Theatre review: The Mikado

THE PATRICIAN Musical Society’s production of Gilbert & Sullivan’s The Mikado, held last week in the Town Hall Theatre, was a feast of colour, fun, and wonderful songs.

From the moment the curtain rose on a marvellous 19th century style Japanese set, with a cast of bowler hatted men marching while singing ‘If You Want To Know Who We Are’, you knew you were in for a great night’s entertainment.

None of the cast could be faulted for their wonderful performance on the Saturday night, doing great justice to the songs of Gilbert & Sullivan and bringing out the Victorian humour within both the songs and the script.

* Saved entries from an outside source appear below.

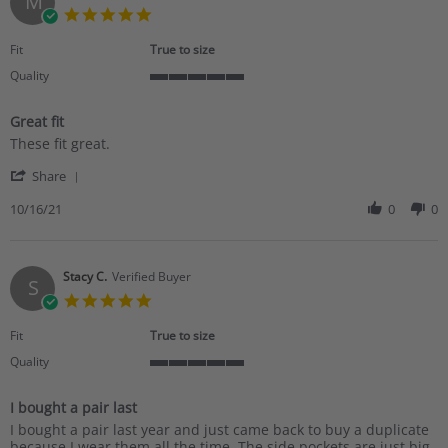
M
19
5.0
Dec
star
2021
rating
Fit
True to size
Quality
5
of
Great fit
5
Review
review
rating
These fit great.
by
stating
'
Marisha
Great
Share
Share
S.
fit
Review
10/16/21
0
0
on
by
16
Marisha
Oct
S.
2021
on
Stacy C.
Verified Buyer
S
16
5.0
Oct
star
2021
rating
Fit
True to size
Quality
5
of
I bought a pair last
5
Review
review
rating
I bought a pair last year and just came back to buy a duplicate
by
stating
because I wear them all the time. The side pockets are just big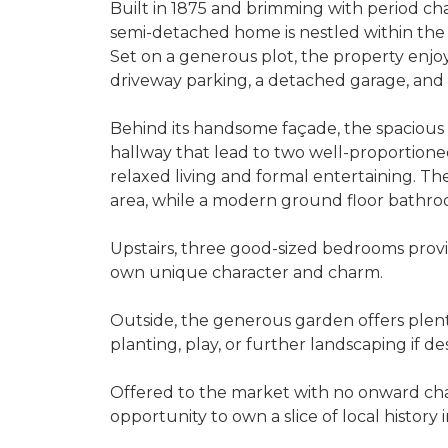
Built in 1875 and brimming with period cha
semi-detached home is nestled within the 
Set on a generous plot, the property enjoy
driveway parking, a detached garage, and 
Behind its handsome façade, the spacious
hallway that lead to two well-proportioned
relaxed living and formal entertaining. Th
area, while a modern ground floor bathroo
Upstairs, three good-sized bedrooms provi
own unique character and charm.
Outside, the generous garden offers plent
planting, play, or further landscaping if des
Offered to the market with no onward cha
opportunity to own a slice of local history 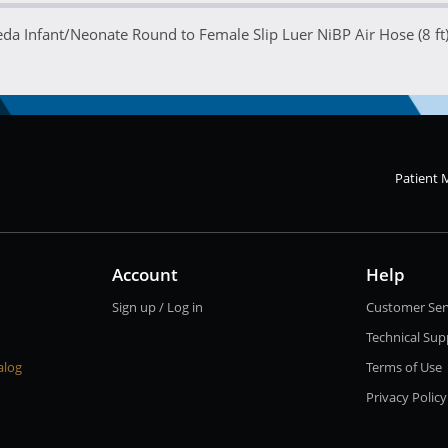
a Infant/Neonate Round to Female Slip Luer NiBP Air Hose (8 ft
Patient 
Account
Help
Sign up / Log in
Customer Ser
Technical Sup
alog
Terms of Use
Privacy Policy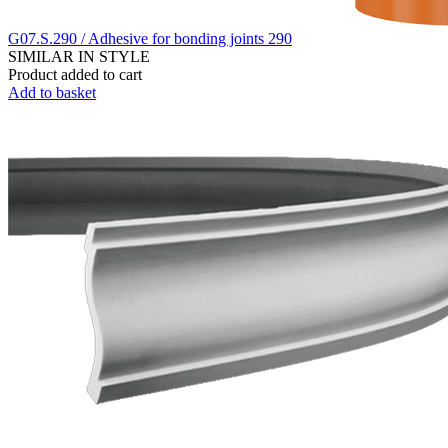
G07.S.290 / Adhesive for bonding joints 290
SIMILAR IN STYLE
Product added to cart
Add to basket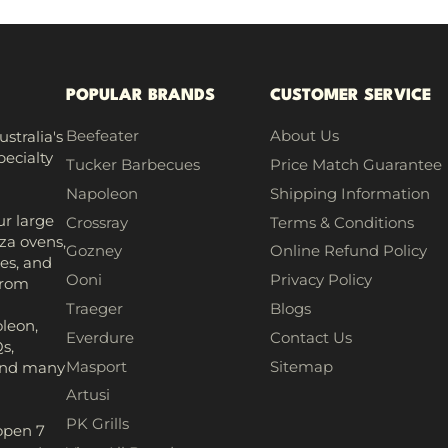
POPULAR BRANDS
CUSTOMER SERVICE
Beefeater
About Us
stralia's
pecialty
Tucker Barbecues
Price Match Guarantee
Napoleon
Shipping Information
r large
Crossray
Terms & Conditions
za ovens,
Gozney
Online Refund Policy
es, and
Ooni
Privacy Policy
from
h
Traeger
Blogs
leon,
Everdure
Contact Us
s,
Masport
Sitemap
 and many
Artusi
PK Grills
open 7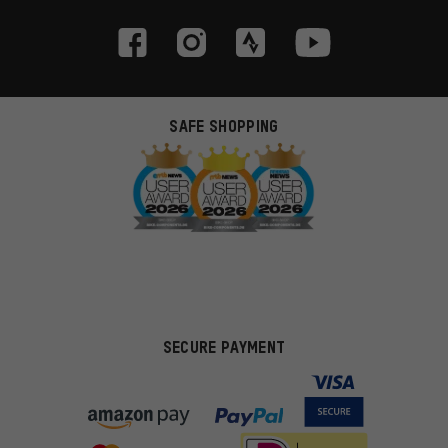
SAFE SHOPPING
SECURE PAYMENT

Special mention should be made of Declan Kelly in his role as Pooh-Ba, a character who holds almost all political and legal offices in Titipu (the town in which The Mikado is set ) . Kelly, who possesses a marvellously deep voice, revelled in the role and invested Pooh-Ba with pomp and a politician’s sliminess. Emer Barrett, appearing in the guise of an ‘Amy Winehouse from Hell’, as scorned lover Katisha, showed herself to be an outstanding vocalist.

The show stealing performance however came from James Harris as an outrageously camp Ko-Ko, Lord High Executioner.

Prancing and skipping around the stage, Harris gave his character enough bumblingness and innocence to ensure that even a dastardly scheme to execute Nanki-Pooh could not make Ko-Ko a villain. His comedic talents were also much in evidence, especially during his panic stricken reading of a note to Katisha (“P’to, P’to, Oh! Please turn over!” )

This production of The Mikado was a triumph and hopefully the society will stage another Gilbert & Sullivan opera in the not too distant future.